Uno dei passaggi chiave nell’intervista fiume rilasciata dal Direttore Sportivo della Cremonese, Simone Giacchetta, riguarda appunto la poca qualità in ogni fase del campo. Eppure, nella rosa grigiorossa, ce n’è uno che di qualità ne ha abbastanza, ma che è stato sfruttato poco o nulla. Per la precisione, poco più di una partita intera, suddivisa su due spezzoni contro Roma e Torino (in questo caso da titolare). Si tratta, ovviamente, di Jaime Baez. Vero che la Serie B e la Serie A sono due mondi totalmente opposti, e non è detto che chi venga considerato un big nella prima poi possa adattarsi anche alla seconda e non risultare utile a qualche maniera (vedi Castagnetti).

DA POSSIBILE TITOLARE A ESUBERO – E dire che, negli esperimenti estivi di Alvini, il sudamericano sembrava potersi ritagliare un ruolo se non da titolare ma almento da riserva di lusso considerato che, allora, la fascia destra doveva essere di Gihglione, mentre Sernicola avrebbe dovuto essere un po’ una sorta di jolly, data la sua utilità che gli consente di agire su entrambe le fasce come da braccetto centrale.
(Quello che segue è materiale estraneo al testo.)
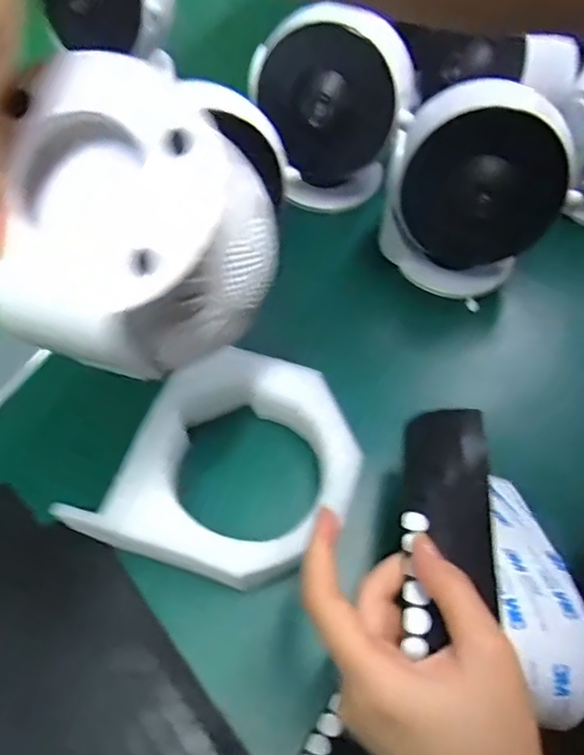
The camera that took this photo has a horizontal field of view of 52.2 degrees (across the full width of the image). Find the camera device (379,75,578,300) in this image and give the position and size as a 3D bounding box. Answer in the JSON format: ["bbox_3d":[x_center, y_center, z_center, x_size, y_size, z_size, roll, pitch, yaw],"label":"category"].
[{"bbox_3d":[0.116,-0.118,0.384,0.103,0.131,0.076,12,41,5],"label":"camera device"}]

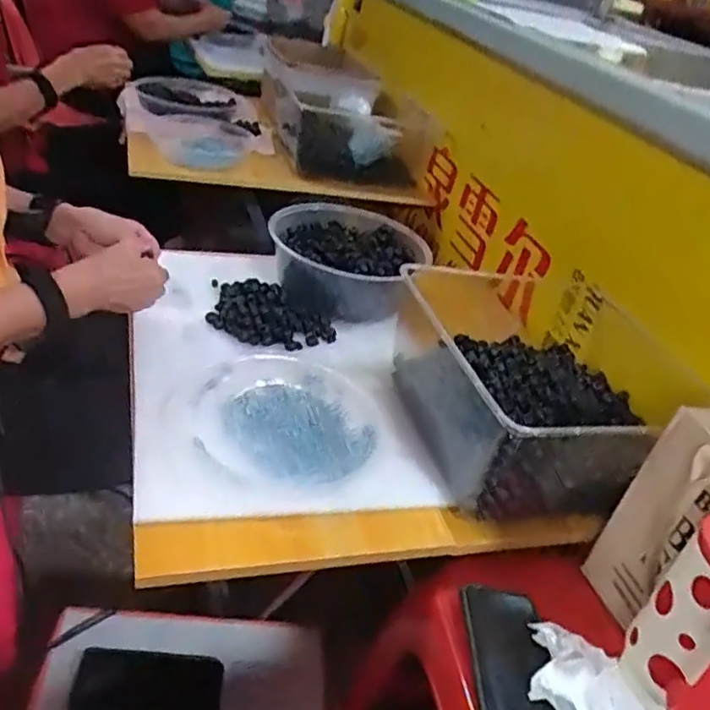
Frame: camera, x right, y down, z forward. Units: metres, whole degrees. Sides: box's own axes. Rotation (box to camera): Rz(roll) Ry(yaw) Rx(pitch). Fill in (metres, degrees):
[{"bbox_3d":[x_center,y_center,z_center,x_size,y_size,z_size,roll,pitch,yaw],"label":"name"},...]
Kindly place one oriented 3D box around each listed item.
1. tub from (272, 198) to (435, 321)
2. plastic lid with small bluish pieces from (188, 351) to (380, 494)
[{"bbox_3d":[-0.010,-0.144,0.993,0.220,0.104,0.240,9,34,-6],"label":"tub"},{"bbox_3d":[-0.068,0.070,0.746,0.207,0.023,0.202,11,36,-8],"label":"plastic lid with small bluish pieces"}]

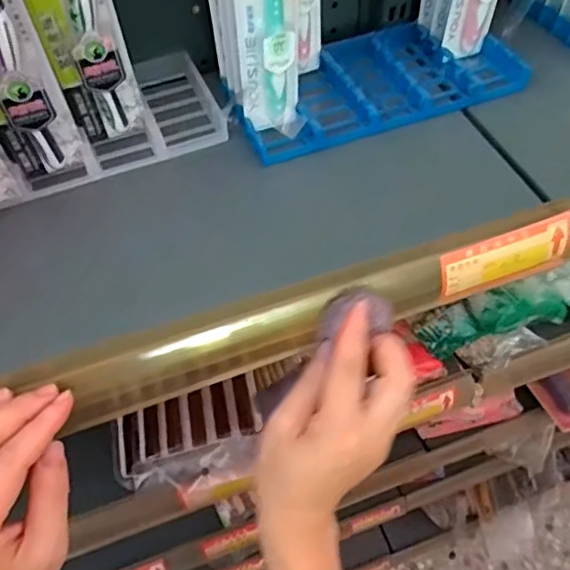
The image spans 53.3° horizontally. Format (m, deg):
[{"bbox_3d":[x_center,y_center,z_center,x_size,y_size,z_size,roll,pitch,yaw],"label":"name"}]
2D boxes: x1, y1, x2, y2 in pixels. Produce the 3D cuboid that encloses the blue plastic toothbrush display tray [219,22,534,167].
[{"bbox_3d":[0.071,-0.170,0.478,0.235,0.034,0.113,-20,58,-10],"label":"blue plastic toothbrush display tray"}]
E invece, nonostante il progressivo accantonamento dello stesso Ghiglione, all’ex Cosenza non è stata data fiducia. Nemmeno in quelle poche partite in cui, a gara in corso, si è passati al tridente o in quelle poche in cui si è giocato col 4-2-3-1. Eccezion fatta per quella di Coppa Italia contro il Modena, gara approcciata in primis dallo stesso Alvini quasi come un’amichevole, data una formazione infarcita di seconde e addirittura terze linee.

ADDIO INEVITABILE – Con il mercato alle porte e un bisogno impellente di liberare posti over, Baez è sicuramente tra i candidati a lasciare Cremona, indipendentemente da chi sarà l’allenatore. Al suo arrivo nel gennaio del 2021 il classe ’94 ha firmato un contratto triennale, in scadenza a giugno 2024. Non è quindi da escludere che possa essere ceduto in prestito sei mesi per poi essere valutato la prossima estate.